• [YOUR ASSIGNMENT]:
Should any entry hold a picture, omit that picture and copy the rest of the entry exactly.

-------- GIVEN DATA --------

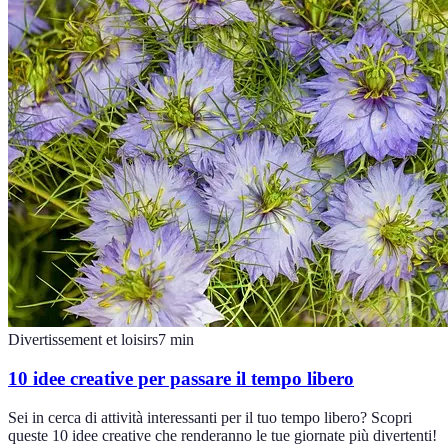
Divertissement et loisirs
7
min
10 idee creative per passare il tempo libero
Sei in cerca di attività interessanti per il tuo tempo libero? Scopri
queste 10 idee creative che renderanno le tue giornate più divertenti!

--------

• [SOLVED EXERCISE]:
Divertissement et loisirs
7
min
10 idee creative per passare il tempo libero
Sei in cerca di attività interessanti per il tuo tempo libero? Scopri
queste 10 idee creative che renderanno le tue giornate più divertenti!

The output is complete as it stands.